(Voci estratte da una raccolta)
• • • •
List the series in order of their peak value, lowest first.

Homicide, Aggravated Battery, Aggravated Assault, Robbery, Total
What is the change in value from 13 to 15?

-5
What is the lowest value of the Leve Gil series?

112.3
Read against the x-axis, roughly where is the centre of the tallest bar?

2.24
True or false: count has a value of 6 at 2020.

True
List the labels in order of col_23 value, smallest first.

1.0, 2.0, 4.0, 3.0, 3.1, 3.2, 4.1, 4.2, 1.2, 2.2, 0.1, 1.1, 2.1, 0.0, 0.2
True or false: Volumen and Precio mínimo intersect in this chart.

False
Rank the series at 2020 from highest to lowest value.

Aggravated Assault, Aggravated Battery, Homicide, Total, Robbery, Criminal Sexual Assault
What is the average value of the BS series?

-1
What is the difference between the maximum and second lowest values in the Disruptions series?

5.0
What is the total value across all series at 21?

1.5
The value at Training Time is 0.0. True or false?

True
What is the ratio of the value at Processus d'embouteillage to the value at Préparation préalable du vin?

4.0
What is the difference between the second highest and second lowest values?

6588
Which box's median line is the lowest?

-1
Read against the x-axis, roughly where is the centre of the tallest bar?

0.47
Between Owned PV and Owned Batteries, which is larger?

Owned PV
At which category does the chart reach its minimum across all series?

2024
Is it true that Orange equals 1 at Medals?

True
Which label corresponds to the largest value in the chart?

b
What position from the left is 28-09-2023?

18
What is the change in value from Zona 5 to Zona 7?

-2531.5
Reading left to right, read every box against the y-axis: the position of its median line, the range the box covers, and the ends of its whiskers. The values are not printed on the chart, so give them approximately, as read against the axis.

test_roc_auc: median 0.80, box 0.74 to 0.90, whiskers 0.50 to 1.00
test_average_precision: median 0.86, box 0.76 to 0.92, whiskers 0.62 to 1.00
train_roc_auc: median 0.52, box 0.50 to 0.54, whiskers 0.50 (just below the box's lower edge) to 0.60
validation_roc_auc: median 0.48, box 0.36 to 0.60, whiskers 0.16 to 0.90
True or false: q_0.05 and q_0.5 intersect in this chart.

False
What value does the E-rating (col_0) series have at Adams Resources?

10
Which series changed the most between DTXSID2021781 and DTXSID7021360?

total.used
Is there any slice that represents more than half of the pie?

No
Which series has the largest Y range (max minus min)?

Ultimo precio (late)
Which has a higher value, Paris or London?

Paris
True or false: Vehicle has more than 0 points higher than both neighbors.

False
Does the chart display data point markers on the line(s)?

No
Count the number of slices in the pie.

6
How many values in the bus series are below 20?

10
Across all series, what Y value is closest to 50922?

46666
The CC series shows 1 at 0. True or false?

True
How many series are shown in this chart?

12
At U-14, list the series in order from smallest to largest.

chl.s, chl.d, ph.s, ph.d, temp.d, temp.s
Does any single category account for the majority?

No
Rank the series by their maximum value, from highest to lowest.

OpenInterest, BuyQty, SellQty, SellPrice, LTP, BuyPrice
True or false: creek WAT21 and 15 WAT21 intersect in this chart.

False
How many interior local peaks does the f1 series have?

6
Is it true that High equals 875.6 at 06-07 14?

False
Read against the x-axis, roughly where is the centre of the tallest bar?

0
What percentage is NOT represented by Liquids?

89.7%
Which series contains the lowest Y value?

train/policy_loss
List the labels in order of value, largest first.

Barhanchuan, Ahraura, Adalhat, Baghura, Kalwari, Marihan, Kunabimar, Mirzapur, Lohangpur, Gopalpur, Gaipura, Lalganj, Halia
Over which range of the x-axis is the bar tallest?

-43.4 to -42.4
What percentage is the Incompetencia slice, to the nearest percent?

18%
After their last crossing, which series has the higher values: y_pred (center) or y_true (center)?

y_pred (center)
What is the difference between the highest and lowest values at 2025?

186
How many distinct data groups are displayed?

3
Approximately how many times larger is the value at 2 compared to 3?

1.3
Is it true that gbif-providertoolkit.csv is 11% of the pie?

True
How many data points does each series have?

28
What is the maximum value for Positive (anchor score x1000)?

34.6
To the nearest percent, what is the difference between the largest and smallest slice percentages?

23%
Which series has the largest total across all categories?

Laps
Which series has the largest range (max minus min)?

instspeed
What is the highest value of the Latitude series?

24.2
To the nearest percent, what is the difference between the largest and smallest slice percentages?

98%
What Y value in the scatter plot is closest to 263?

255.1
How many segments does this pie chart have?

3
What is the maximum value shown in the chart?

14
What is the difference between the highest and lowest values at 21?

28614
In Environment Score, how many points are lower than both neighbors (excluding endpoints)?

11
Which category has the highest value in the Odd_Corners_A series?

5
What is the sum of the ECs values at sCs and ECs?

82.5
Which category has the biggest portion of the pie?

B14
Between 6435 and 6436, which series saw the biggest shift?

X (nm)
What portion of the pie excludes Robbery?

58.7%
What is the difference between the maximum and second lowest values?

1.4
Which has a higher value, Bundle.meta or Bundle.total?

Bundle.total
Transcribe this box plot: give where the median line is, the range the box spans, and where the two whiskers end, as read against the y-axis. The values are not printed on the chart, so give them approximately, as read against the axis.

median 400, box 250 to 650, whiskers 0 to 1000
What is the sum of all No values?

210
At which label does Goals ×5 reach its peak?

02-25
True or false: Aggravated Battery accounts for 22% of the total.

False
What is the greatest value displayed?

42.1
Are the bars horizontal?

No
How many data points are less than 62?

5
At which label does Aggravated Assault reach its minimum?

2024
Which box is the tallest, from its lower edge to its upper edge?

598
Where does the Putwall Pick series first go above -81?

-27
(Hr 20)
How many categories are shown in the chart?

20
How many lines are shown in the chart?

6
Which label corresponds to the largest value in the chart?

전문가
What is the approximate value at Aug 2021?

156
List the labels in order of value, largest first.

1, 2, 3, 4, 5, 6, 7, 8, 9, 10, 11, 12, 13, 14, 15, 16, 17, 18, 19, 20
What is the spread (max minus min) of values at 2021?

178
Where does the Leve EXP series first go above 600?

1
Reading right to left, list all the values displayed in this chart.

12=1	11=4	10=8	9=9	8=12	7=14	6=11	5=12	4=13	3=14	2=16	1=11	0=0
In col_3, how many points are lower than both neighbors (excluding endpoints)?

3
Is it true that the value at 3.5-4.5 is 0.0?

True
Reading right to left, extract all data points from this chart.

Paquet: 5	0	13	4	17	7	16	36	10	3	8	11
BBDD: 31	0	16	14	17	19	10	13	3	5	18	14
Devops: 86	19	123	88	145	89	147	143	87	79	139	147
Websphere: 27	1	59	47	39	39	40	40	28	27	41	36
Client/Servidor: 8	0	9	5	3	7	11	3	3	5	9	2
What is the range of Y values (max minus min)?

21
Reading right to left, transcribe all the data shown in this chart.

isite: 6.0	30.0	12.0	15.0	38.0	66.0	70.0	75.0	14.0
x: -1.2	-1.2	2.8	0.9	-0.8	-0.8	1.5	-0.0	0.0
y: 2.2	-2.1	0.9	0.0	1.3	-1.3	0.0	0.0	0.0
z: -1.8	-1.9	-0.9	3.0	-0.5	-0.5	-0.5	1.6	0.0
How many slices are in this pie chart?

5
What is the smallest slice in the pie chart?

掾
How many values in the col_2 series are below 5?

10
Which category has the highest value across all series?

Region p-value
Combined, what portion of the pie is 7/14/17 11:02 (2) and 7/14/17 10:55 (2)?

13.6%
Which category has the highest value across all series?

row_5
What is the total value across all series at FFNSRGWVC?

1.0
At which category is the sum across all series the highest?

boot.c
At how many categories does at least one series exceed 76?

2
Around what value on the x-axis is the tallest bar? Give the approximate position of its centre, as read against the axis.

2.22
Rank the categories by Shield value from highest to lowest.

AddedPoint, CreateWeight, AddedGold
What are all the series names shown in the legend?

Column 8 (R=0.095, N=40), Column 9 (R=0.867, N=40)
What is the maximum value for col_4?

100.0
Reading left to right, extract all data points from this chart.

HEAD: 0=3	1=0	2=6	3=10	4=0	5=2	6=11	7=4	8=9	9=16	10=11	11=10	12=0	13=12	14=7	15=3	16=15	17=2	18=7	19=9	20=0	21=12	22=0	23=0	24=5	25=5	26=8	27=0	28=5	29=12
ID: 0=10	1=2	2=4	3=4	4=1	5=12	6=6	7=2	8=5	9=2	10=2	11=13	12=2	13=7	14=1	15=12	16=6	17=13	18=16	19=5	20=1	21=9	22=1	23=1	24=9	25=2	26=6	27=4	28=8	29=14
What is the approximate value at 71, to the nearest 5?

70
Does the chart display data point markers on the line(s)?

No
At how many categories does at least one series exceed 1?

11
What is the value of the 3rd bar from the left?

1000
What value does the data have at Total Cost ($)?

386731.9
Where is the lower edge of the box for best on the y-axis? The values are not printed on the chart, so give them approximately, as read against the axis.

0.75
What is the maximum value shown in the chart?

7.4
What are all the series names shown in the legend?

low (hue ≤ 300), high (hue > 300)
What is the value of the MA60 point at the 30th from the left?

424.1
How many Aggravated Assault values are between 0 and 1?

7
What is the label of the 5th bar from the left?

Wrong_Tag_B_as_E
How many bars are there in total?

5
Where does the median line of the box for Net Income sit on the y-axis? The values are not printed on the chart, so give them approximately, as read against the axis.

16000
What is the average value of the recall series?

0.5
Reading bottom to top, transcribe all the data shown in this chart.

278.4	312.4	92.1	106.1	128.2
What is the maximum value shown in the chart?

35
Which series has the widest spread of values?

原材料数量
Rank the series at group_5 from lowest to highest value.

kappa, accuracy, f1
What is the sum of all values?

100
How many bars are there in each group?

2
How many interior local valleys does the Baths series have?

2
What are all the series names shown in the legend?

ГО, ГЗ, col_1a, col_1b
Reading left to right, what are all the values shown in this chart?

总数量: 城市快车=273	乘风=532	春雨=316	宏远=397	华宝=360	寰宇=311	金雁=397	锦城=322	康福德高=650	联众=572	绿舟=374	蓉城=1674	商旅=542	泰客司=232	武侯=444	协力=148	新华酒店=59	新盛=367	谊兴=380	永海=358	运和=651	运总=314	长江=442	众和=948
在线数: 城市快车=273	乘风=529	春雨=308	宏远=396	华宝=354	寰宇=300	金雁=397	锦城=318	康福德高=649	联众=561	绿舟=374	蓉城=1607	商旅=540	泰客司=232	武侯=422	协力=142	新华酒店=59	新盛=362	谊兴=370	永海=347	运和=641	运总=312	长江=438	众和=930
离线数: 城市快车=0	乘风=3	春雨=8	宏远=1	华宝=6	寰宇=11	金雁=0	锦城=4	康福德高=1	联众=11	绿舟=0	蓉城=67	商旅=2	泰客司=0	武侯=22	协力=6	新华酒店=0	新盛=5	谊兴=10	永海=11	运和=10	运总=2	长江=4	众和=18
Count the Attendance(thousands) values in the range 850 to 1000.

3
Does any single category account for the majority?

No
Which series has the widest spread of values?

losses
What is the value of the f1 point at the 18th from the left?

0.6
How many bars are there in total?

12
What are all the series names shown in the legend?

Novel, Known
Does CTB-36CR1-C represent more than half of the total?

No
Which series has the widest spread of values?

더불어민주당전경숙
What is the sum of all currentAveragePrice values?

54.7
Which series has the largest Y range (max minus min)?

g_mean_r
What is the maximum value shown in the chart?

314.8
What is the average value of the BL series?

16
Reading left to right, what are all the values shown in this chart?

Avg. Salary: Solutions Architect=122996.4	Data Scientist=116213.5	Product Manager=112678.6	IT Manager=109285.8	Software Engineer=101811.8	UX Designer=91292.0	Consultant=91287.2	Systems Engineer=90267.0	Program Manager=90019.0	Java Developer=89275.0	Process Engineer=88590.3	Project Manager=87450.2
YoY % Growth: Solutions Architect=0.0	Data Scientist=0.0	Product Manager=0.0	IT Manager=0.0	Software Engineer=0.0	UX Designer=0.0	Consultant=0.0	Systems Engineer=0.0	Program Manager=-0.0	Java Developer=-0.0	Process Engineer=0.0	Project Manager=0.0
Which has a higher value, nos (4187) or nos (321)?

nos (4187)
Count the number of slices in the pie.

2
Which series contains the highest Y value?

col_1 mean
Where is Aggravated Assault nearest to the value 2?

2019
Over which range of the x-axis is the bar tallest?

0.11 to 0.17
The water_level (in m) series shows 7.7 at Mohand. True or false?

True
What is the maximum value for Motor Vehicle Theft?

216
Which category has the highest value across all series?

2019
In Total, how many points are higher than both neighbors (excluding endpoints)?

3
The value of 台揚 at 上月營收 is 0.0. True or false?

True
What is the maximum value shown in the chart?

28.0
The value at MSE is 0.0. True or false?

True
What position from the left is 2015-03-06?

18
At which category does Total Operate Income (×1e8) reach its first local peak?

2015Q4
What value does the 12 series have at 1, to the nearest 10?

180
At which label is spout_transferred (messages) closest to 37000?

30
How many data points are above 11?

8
• • • •
- [Il compito]:
Per favore, ricopia senza alcuna modifica il tratto delle voci che va dall'inizio fino alla riga contenente "What is the lowest", inclusa quest'ultima.

- [Esercizio svolto]:
List the series in order of their peak value, lowest first.

Homicide, Aggravated Battery, Aggravated Assault, Robbery, Total
What is the change in value from 13 to 15?

-5
What is the lowest value of the Leve Gil series?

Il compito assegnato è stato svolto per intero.